--- Actions to take ---
1: Answer these questions from the forum thread about flies and castors:
(a) Castors from fishing shops are the pupae of which three kinds of fly?
(b) What container does Rick put the maggots in?
(c) How often does Rick feed his flies honey?
2: Copy the part of the forum thread about flies and castors between "Right well i've" and "to feeding right?", inclusive.

--- Passage to read ---
Segment Open

# Flies, castors etc.



## trojon (Nov 8, 2007)

Just recieved a shipment of flies, which were meant to be curly wing castors but ended up as being about 100 curly wing flies in a tub...

Can these be kept in a fridge to keep longer, or will it be too cold?

Also when castors are bought from a fishing tackle shop, can they be hatched? Or are they dead? If so that would mean buying maggots to pupate right?

And when it comes to gut loading - what is the most efficient method, and what is the minimum time required to gut load?


----------



## Gurd (Nov 8, 2007)

TroJon said:


> Just recieved a shipment of flies, which were meant to be curly wing castors but ended up as being about 100 curly wing flies in a tub...Can these be kept in a fridge to keep longer, or will it be too cold?
> 
> Also when castors are bought from a fishing tackle shop, can they be hatched? Or are they dead? If so that would mean buying maggots to pupate right?
> 
> And when it comes to gut loading - what is the most efficient method, and what is the minimum time required to gut load?


Casters from the fishing shops are the pupae stage of either blue bottles (normal maggies) green bottles (pinkies) house flies (squats)

Keep them in a tub with room for the flies to fly and they will hatch, temperature determines time taken.

I keep them in a tub with a net lid and hole for my pooter plugged by a bit of sponge and gutload them with honey for a couple of days before feeding to mantids

They do tend to get a bit smelly after a while tho


----------



## Rick (Nov 8, 2007)

For me I just put the maggots in a 32 oz deli container and place on a shelf. When they hatch I use a syringe to give them honey through a hole cut in the side. When I need flies I put the entire container in the freezer until they slow down. I feed them honey every other day. You do not need a water dish or anything complicated for them.


----------



## trojon (Nov 10, 2007)

Right well i've been using "set honey" which is still pretty liquidy, organic ofc.

Although I've not seen the flies eating it, just walking on it or avoiding it? Are they meant to instantly go for it or do they just go as and when they want to feed?

Not seen many dead flies, so i guess they should still be alive due to feeding right?


----------

Segment Closed

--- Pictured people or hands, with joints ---
Segment Open

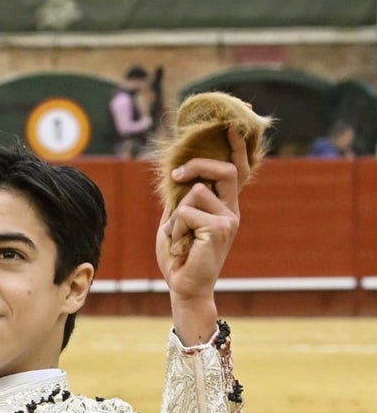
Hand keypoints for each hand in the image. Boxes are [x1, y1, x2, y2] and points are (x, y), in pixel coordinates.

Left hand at [156, 126, 249, 344]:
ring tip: (179, 237)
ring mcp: (229, 220)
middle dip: (197, 165)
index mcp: (224, 207)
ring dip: (176, 214)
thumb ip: (182, 199)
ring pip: (194, 193)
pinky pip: (186, 212)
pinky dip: (175, 227)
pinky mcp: (220, 230)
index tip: (233, 125)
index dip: (237, 148)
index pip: (236, 172)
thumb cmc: (179, 256)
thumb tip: (178, 173)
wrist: (184, 287)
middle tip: (176, 173)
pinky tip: (182, 246)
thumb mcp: (177, 221)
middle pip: (224, 170)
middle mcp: (232, 211)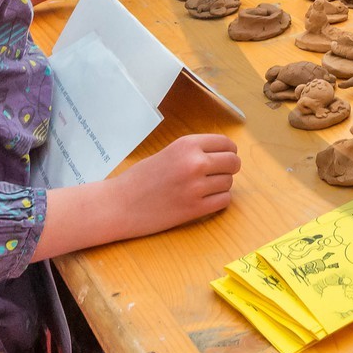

Segment Closed

--- Expected results ---
1:
(a) Blue bottles, green bottles and house flies.
(b) A 32 oz deli container.
(c) Every other day.

2:
Right well i've been using "set honey" which is still pretty liquidy, organic ofc.

Although I've not seen the flies eating it, just walking on it or avoiding it? Are they meant to instantly go for it or do they just go as and when they want to feed?

Not seen many dead flies, so i guess they should still be alive due to feeding right?